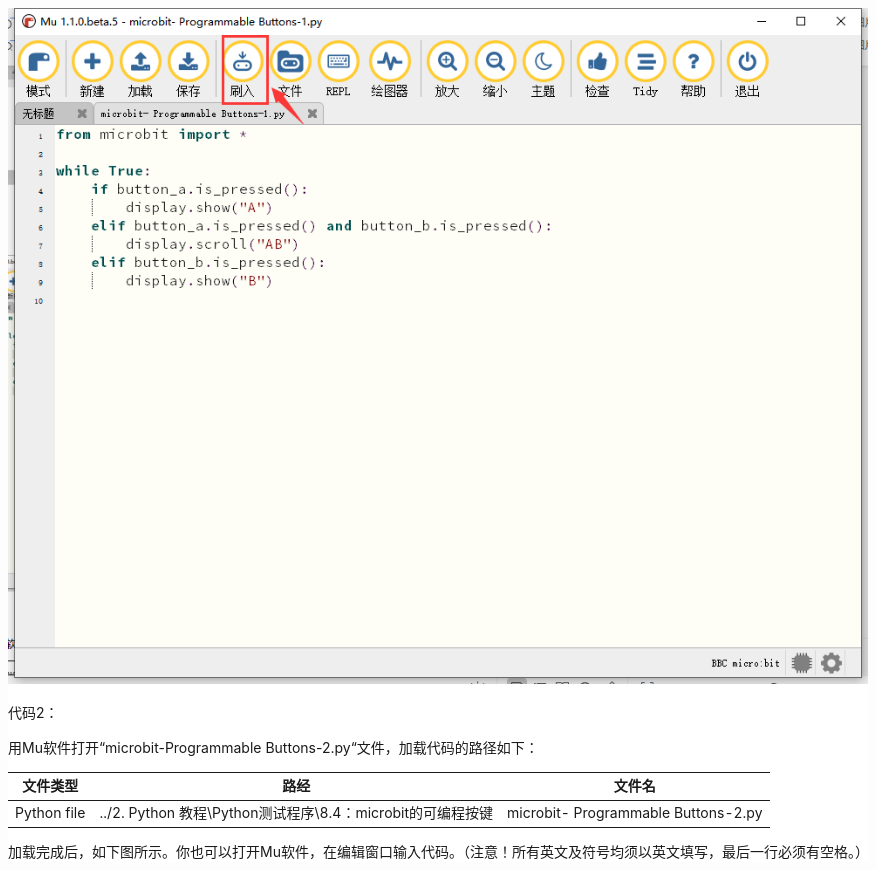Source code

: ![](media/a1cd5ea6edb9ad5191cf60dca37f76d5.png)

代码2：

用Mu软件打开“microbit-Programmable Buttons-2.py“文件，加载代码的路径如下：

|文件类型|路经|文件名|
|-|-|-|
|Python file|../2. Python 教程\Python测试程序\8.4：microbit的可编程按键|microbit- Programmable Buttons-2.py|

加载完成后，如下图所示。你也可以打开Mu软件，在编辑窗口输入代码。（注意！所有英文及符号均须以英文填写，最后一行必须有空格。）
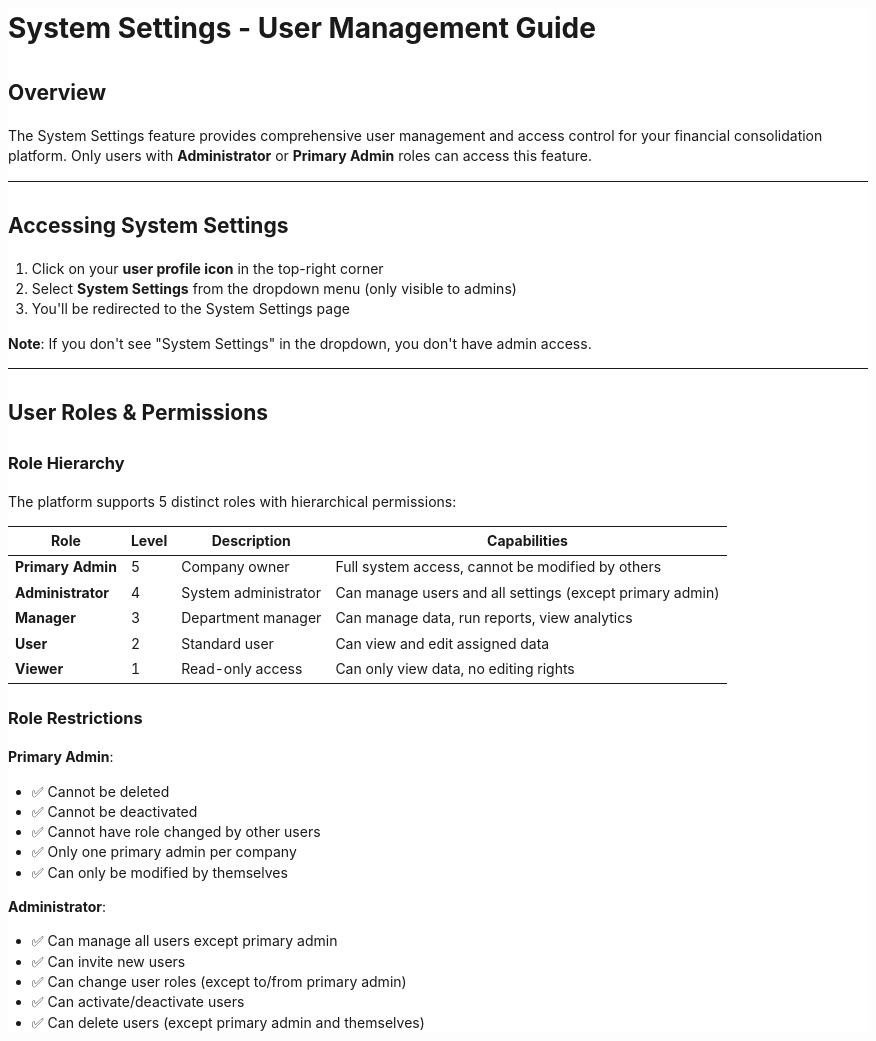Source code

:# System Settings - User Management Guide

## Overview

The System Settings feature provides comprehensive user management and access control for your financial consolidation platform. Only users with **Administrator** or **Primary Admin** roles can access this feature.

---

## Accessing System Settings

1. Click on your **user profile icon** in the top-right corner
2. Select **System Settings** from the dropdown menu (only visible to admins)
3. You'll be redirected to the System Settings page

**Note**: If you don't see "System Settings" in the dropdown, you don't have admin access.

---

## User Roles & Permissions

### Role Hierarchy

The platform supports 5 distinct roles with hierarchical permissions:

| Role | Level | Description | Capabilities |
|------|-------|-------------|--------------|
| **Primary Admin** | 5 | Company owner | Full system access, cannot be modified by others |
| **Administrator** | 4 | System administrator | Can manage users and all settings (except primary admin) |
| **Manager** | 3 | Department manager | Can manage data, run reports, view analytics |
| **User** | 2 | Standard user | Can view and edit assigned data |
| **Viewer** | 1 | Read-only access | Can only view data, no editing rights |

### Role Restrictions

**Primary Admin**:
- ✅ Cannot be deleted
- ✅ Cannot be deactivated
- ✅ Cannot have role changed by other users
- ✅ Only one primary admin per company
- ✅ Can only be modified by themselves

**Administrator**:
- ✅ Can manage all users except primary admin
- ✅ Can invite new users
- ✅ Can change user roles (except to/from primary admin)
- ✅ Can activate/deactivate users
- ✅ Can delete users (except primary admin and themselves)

------------------------------------------------------------------------

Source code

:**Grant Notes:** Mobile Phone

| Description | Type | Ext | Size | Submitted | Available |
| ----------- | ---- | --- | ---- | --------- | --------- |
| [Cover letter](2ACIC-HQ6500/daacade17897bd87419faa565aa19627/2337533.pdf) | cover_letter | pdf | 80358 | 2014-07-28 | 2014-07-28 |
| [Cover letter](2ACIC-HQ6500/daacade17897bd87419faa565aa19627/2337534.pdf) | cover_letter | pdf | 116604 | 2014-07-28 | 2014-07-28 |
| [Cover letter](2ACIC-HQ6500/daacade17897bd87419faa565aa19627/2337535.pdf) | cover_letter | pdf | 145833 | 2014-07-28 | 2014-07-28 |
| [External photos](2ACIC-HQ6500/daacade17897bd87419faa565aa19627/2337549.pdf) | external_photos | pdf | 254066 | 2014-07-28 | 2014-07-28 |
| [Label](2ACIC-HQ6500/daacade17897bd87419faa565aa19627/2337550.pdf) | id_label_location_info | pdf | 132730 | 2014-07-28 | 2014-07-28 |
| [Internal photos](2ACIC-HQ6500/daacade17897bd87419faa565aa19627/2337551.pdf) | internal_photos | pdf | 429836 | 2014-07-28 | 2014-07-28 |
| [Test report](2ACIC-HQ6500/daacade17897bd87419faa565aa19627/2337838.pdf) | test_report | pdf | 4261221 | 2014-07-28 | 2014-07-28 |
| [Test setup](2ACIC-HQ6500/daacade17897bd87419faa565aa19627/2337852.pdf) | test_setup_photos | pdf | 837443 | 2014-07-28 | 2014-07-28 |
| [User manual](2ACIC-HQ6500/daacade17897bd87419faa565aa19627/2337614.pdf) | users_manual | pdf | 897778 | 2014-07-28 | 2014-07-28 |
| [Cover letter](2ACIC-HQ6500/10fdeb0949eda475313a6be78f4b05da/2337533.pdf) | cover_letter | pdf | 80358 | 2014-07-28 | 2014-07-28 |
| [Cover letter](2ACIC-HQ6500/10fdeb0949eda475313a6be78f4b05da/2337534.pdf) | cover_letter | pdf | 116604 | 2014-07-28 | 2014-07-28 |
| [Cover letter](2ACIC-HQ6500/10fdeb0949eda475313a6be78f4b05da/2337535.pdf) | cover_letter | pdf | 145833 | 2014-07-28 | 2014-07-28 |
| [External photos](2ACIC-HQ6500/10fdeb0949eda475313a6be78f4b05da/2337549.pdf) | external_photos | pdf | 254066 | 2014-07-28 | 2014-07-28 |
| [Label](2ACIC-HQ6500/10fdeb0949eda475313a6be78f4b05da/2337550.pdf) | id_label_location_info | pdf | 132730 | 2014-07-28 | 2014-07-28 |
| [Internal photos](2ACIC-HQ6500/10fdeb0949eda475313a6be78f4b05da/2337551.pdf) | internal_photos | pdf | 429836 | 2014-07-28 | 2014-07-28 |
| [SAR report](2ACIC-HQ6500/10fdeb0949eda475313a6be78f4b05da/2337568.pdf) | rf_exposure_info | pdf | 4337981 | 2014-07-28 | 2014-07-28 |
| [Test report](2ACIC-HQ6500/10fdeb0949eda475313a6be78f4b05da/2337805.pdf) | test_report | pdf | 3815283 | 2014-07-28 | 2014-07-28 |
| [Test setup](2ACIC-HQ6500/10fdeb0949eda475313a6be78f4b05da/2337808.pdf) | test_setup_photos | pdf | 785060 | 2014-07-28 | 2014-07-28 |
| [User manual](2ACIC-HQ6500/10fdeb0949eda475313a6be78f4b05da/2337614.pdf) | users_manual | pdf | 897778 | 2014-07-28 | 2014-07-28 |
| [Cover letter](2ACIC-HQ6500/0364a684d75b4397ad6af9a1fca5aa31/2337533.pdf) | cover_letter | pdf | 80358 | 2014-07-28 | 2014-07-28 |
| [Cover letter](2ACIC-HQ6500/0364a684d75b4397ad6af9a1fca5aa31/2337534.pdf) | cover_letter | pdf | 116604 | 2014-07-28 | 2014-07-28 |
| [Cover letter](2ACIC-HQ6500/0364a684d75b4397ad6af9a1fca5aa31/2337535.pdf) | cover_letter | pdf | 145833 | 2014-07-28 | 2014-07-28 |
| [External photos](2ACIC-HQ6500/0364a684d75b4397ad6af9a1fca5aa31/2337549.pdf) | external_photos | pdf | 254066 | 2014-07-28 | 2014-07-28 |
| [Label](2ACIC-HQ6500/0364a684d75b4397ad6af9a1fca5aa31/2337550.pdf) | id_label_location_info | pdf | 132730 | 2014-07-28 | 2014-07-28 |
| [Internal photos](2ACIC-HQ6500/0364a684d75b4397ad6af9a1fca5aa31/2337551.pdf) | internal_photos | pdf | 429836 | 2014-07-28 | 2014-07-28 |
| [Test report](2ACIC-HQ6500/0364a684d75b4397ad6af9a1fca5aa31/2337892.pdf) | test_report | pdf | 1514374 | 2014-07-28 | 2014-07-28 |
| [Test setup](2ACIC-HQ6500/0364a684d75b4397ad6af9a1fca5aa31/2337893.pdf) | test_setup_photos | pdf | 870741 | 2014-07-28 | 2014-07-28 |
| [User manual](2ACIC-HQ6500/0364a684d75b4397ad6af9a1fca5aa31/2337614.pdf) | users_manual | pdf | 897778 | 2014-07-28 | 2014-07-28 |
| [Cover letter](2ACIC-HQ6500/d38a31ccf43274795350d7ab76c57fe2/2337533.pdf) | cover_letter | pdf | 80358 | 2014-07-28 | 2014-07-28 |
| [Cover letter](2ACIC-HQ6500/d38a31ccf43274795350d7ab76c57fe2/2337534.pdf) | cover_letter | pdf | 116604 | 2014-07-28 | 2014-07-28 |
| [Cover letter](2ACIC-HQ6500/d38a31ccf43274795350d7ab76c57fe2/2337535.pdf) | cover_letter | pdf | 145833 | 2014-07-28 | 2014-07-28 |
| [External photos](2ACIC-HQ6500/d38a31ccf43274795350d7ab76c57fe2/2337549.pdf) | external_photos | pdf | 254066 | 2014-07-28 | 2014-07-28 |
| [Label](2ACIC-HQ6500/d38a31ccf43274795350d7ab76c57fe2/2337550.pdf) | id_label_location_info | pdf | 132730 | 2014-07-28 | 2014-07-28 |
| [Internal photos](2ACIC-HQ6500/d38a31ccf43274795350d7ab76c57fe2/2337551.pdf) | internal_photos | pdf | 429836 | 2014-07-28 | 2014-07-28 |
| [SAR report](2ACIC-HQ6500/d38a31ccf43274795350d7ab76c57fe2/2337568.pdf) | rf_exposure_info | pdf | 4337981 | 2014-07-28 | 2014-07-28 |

------------------------------------------------------------------------

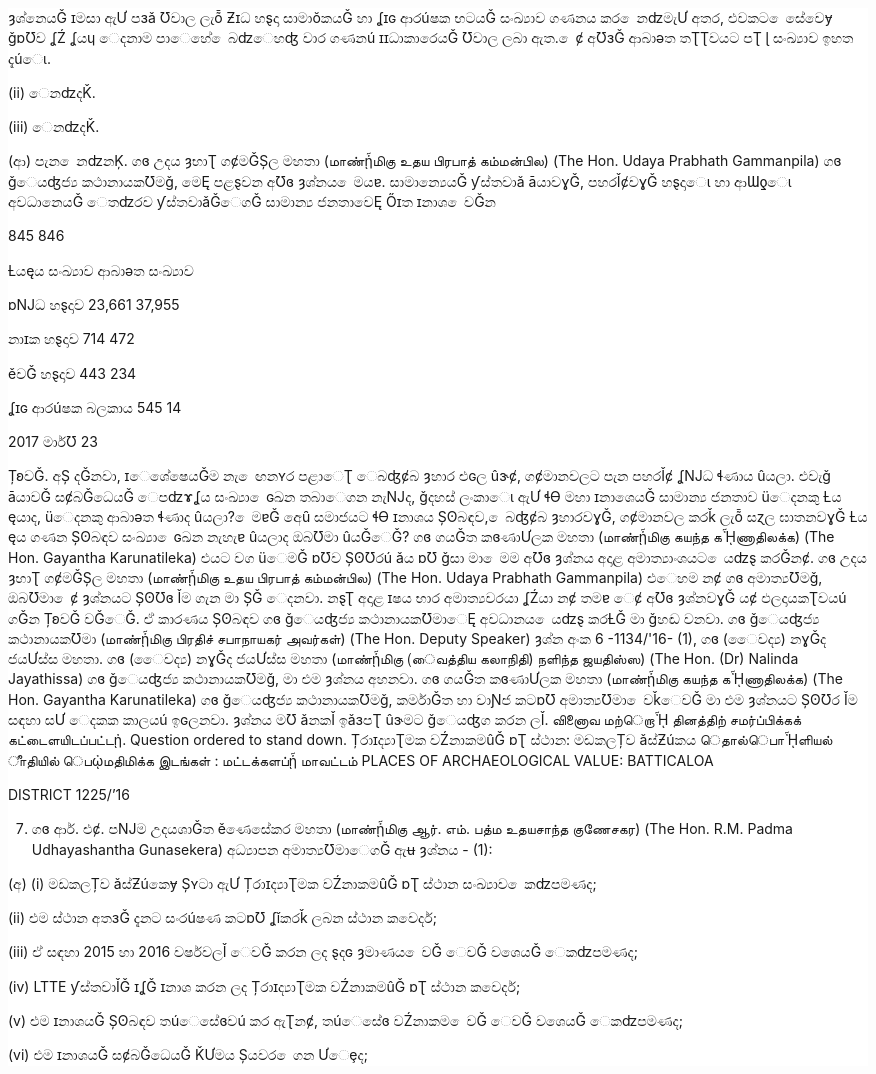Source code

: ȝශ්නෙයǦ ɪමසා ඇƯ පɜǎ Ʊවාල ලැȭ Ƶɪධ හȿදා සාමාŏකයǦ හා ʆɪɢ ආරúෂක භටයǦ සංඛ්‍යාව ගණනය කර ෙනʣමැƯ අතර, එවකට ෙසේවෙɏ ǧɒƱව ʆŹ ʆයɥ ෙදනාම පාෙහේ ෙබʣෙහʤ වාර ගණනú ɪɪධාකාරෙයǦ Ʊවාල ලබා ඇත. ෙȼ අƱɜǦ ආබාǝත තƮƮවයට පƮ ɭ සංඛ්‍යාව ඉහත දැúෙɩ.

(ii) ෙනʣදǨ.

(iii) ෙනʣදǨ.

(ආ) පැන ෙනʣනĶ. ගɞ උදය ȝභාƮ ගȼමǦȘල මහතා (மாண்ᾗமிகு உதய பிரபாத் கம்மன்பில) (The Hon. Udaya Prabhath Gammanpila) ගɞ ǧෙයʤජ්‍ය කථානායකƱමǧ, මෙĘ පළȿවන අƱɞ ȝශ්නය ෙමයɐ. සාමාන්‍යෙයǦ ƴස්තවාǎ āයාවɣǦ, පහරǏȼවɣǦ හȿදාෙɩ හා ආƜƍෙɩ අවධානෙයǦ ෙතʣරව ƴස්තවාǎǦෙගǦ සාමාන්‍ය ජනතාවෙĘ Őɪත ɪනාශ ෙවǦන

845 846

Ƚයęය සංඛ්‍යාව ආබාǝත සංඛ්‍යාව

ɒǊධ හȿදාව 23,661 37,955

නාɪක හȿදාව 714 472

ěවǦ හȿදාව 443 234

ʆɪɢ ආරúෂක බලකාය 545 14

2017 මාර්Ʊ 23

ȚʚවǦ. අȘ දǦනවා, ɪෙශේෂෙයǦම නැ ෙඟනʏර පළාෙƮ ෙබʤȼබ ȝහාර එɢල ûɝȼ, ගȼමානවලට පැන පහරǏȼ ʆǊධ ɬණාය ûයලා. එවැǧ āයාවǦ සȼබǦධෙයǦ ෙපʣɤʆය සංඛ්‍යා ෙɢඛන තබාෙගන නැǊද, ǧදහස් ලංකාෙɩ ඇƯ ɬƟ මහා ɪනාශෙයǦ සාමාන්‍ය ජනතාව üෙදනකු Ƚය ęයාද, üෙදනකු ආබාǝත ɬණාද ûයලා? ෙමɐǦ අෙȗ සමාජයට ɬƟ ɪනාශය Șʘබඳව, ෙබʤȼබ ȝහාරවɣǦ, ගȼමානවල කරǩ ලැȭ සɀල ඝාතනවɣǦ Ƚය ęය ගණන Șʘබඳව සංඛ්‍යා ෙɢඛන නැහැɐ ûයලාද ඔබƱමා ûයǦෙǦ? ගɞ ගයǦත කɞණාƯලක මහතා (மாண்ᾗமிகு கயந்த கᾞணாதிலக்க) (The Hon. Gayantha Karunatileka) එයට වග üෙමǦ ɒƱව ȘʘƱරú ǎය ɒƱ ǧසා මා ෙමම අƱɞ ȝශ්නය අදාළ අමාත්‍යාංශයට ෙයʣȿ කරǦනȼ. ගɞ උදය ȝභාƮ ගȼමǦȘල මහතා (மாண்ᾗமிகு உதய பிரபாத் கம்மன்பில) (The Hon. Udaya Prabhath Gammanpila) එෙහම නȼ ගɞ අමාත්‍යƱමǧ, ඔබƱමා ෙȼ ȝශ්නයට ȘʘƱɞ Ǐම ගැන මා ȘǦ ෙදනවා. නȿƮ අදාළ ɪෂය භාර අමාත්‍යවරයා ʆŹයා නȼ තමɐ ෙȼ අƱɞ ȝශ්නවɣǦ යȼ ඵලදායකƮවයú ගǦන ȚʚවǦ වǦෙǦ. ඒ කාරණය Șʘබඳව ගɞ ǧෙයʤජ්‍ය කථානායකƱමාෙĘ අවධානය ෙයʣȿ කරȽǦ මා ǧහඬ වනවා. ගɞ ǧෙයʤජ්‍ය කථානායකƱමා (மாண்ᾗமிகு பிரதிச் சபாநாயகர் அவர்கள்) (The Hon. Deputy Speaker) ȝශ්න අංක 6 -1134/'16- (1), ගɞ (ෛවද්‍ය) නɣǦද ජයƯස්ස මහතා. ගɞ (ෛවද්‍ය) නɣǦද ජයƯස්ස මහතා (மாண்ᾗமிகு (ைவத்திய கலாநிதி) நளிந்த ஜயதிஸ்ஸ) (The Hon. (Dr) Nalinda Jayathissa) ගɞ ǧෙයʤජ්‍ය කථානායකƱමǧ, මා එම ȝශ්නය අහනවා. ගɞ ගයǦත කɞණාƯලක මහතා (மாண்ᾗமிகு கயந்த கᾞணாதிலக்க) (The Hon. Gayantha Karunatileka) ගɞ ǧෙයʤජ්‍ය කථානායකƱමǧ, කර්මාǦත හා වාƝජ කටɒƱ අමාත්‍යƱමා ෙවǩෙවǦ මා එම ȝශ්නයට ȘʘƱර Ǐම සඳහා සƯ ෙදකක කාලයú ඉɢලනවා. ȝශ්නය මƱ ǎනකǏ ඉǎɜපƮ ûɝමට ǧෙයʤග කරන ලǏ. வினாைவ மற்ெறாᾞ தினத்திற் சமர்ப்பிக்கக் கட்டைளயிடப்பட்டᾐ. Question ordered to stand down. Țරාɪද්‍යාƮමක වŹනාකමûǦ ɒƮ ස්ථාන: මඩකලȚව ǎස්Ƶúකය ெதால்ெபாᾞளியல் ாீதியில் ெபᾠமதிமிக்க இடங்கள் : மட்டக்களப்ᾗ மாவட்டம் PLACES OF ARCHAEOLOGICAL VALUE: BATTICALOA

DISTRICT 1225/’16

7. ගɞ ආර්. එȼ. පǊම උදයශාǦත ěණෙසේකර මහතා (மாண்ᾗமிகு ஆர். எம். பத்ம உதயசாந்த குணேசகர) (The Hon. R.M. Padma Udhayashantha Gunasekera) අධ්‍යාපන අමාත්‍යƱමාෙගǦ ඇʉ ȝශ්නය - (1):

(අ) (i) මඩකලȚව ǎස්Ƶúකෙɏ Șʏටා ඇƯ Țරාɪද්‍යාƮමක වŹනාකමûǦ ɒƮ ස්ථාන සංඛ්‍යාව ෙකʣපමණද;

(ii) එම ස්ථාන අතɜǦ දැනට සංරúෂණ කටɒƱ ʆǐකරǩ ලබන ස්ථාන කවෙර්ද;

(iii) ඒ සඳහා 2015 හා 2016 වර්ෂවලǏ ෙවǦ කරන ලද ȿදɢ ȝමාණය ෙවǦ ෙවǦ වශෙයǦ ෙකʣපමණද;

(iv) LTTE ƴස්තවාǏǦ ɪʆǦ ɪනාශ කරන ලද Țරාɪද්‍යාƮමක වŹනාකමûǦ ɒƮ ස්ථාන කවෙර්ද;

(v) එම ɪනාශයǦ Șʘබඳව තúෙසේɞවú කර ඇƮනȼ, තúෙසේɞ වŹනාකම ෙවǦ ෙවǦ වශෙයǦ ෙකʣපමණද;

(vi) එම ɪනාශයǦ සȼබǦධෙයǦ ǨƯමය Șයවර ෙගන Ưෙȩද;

------------------------------------------------------------------------

Go through the material above, find each line with the string "Administrator", and copy it.

The System Settings feature provides comprehensive user management and access control for your financial consolidation platform. Only users with **Administrator** or **Primary Admin** roles can access this feature.
| **Administrator** | 4 | System administrator | Can manage users and all settings (except primary admin) |
**Administrator**:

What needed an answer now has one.